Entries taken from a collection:
····················

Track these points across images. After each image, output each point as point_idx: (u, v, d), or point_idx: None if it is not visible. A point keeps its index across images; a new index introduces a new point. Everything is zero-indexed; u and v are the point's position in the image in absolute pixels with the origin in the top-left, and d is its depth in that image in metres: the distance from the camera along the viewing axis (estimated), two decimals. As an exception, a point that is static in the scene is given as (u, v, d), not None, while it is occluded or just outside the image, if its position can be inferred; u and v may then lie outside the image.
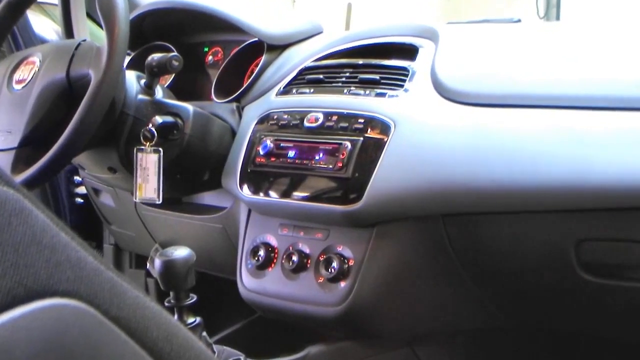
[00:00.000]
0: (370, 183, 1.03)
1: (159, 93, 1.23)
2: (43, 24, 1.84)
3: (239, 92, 1.30)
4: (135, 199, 1.20)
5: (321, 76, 1.21)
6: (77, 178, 1.79)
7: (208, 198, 1.42)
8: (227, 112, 1.29)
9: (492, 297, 1.10)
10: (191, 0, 1.41)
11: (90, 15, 1.59)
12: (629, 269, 0.94)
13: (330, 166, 1.08)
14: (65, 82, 1.16)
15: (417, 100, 1.08)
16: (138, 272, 1.75)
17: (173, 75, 1.44)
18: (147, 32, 1.51)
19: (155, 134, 1.16)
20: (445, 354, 1.30)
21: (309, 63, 1.27)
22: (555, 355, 1.28)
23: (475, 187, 0.96)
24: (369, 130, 1.07)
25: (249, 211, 1.22)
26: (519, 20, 1.30)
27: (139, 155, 1.17)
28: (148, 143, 1.17)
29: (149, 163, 1.17)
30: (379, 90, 1.12)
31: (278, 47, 1.36)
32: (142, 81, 1.21)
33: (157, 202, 1.18)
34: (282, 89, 1.25)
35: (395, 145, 1.03)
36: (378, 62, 1.21)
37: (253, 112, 1.25)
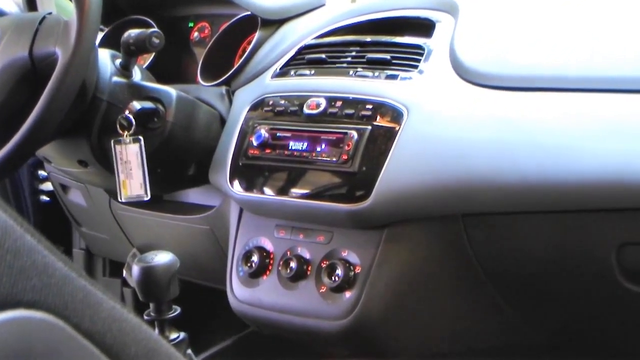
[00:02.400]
0: (379, 178, 1.03)
1: (136, 75, 1.23)
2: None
3: (229, 73, 1.30)
4: (121, 199, 1.20)
5: (323, 55, 1.21)
6: (42, 173, 1.79)
7: (193, 195, 1.42)
8: (215, 97, 1.29)
9: (521, 309, 1.10)
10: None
11: (57, -15, 1.59)
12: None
13: (334, 159, 1.08)
14: (28, 62, 1.16)
15: (434, 83, 1.08)
16: (113, 281, 1.75)
17: (153, 54, 1.44)
18: (122, 4, 1.51)
19: (133, 122, 1.16)
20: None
21: (309, 40, 1.27)
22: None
23: (500, 183, 0.96)
24: (378, 117, 1.07)
25: (241, 210, 1.22)
26: (552, -9, 1.29)
27: (118, 147, 1.17)
28: (125, 132, 1.17)
29: (130, 155, 1.17)
30: (389, 72, 1.12)
31: (274, 22, 1.35)
32: (118, 61, 1.21)
33: (146, 199, 1.18)
34: (278, 70, 1.25)
35: (408, 135, 1.03)
36: (389, 39, 1.21)
37: (245, 96, 1.25)
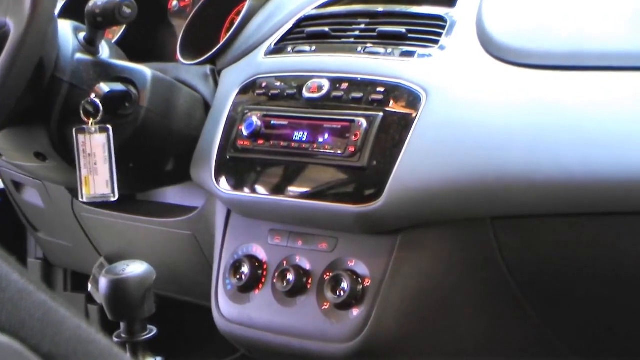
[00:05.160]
0: (392, 174, 1.03)
1: (104, 51, 1.23)
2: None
3: (214, 50, 1.30)
4: (82, 198, 1.20)
5: (326, 29, 1.21)
6: (-9, 168, 1.79)
7: (172, 195, 1.42)
8: (197, 78, 1.29)
9: (560, 328, 1.10)
10: None
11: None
12: None
13: (339, 151, 1.08)
14: (-26, 36, 1.16)
15: (458, 61, 1.08)
16: (75, 297, 1.75)
17: (124, 27, 1.44)
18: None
19: (101, 108, 1.16)
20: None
21: (310, 11, 1.27)
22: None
23: (538, 180, 0.95)
24: (392, 102, 1.07)
25: (228, 212, 1.22)
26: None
27: (80, 137, 1.17)
28: (91, 120, 1.16)
29: (96, 147, 1.17)
30: (405, 48, 1.12)
31: (267, -11, 1.35)
32: (81, 35, 1.21)
33: (113, 200, 1.18)
34: (273, 46, 1.25)
35: (427, 123, 1.03)
36: (404, 9, 1.20)
37: (233, 77, 1.25)
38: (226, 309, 1.18)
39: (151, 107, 1.21)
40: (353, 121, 1.08)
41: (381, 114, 1.07)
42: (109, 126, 1.17)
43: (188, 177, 1.26)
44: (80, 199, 1.21)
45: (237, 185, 1.16)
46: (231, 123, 1.19)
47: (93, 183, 1.18)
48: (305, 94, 1.14)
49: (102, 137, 1.17)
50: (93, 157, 1.18)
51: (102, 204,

····················

**WHAT TO WORK ON:** Every record above must be repeated exactly, with the pictures dropped.

**COMPLETED TASK:**
Track these points across images. After each image, output each point as point_idx: (u, v, d), or point_idx: None if it is not visible. A point keeps its index across images; a new index introduces a new point. Everything is zero-indexed; u and v are the point's position in the image in absolute pixels with the origin in the top-left, and d is its depth in that image in metres: the distance from the camera along the viewing axis (estimated), two decimals. As an exception, a point that is static in the scene is given as (u, v, d), not None, while it is occluded or just outside the image, if its position can be inferred; u and v may then lie outside the image.
[00:00.000]
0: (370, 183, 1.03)
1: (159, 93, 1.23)
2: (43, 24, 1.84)
3: (239, 92, 1.30)
4: (135, 199, 1.20)
5: (321, 76, 1.21)
6: (77, 178, 1.79)
7: (208, 198, 1.42)
8: (227, 112, 1.29)
9: (492, 297, 1.10)
10: (191, 0, 1.41)
11: (90, 15, 1.59)
12: (629, 269, 0.94)
13: (330, 166, 1.08)
14: (65, 82, 1.16)
15: (417, 100, 1.08)
16: (138, 272, 1.75)
17: (173, 75, 1.44)
18: (147, 32, 1.51)
19: (155, 134, 1.16)
20: (445, 354, 1.30)
21: (309, 63, 1.27)
22: (555, 355, 1.28)
23: (475, 187, 0.96)
24: (369, 130, 1.07)
25: (249, 211, 1.22)
26: (519, 20, 1.30)
27: (139, 155, 1.17)
28: (148, 143, 1.17)
29: (149, 163, 1.17)
30: (379, 90, 1.12)
31: (278, 47, 1.36)
32: (142, 81, 1.21)
33: (157, 202, 1.18)
34: (282, 89, 1.25)
35: (395, 145, 1.03)
36: (378, 62, 1.21)
37: (253, 112, 1.25)
[00:02.400]
0: (379, 178, 1.03)
1: (136, 75, 1.23)
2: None
3: (229, 73, 1.30)
4: (121, 199, 1.20)
5: (323, 55, 1.21)
6: (42, 173, 1.79)
7: (193, 195, 1.42)
8: (215, 97, 1.29)
9: (521, 309, 1.10)
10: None
11: (57, -15, 1.59)
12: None
13: (334, 159, 1.08)
14: (28, 62, 1.16)
15: (434, 83, 1.08)
16: (113, 281, 1.75)
17: (153, 54, 1.44)
18: (122, 4, 1.51)
19: (133, 122, 1.16)
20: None
21: (309, 40, 1.27)
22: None
23: (500, 183, 0.96)
24: (378, 117, 1.07)
25: (241, 210, 1.22)
26: (552, -9, 1.29)
27: (118, 147, 1.17)
28: (125, 132, 1.17)
29: (130, 155, 1.17)
30: (389, 72, 1.12)
31: (274, 22, 1.35)
32: (118, 61, 1.21)
33: (146, 199, 1.18)
34: (278, 70, 1.25)
35: (408, 135, 1.03)
36: (389, 39, 1.21)
37: (245, 96, 1.25)
[00:05.160]
0: (392, 174, 1.03)
1: (104, 51, 1.23)
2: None
3: (214, 50, 1.30)
4: (82, 198, 1.20)
5: (326, 29, 1.21)
6: (-9, 168, 1.79)
7: (172, 195, 1.42)
8: (197, 78, 1.29)
9: (560, 328, 1.10)
10: None
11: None
12: None
13: (339, 151, 1.08)
14: (-26, 36, 1.16)
15: (458, 61, 1.08)
16: (75, 297, 1.75)
17: (124, 27, 1.44)
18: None
19: (101, 108, 1.16)
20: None
21: (310, 11, 1.27)
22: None
23: (538, 180, 0.95)
24: (392, 102, 1.07)
25: (228, 212, 1.22)
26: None
27: (80, 137, 1.17)
28: (91, 120, 1.16)
29: (96, 147, 1.17)
30: (405, 48, 1.12)
31: (267, -11, 1.35)
32: (81, 35, 1.21)
33: (113, 200, 1.18)
34: (273, 46, 1.25)
35: (427, 123, 1.03)
36: (404, 9, 1.20)
37: (233, 77, 1.25)
38: (226, 309, 1.18)
39: (151, 107, 1.21)
40: (353, 121, 1.08)
41: (381, 114, 1.07)
42: (109, 126, 1.17)
43: (188, 177, 1.26)
44: (80, 199, 1.21)
45: (237, 185, 1.16)
46: (231, 123, 1.19)
47: (93, 183, 1.18)
48: (305, 94, 1.14)
49: (102, 137, 1.17)
50: (93, 157, 1.18)
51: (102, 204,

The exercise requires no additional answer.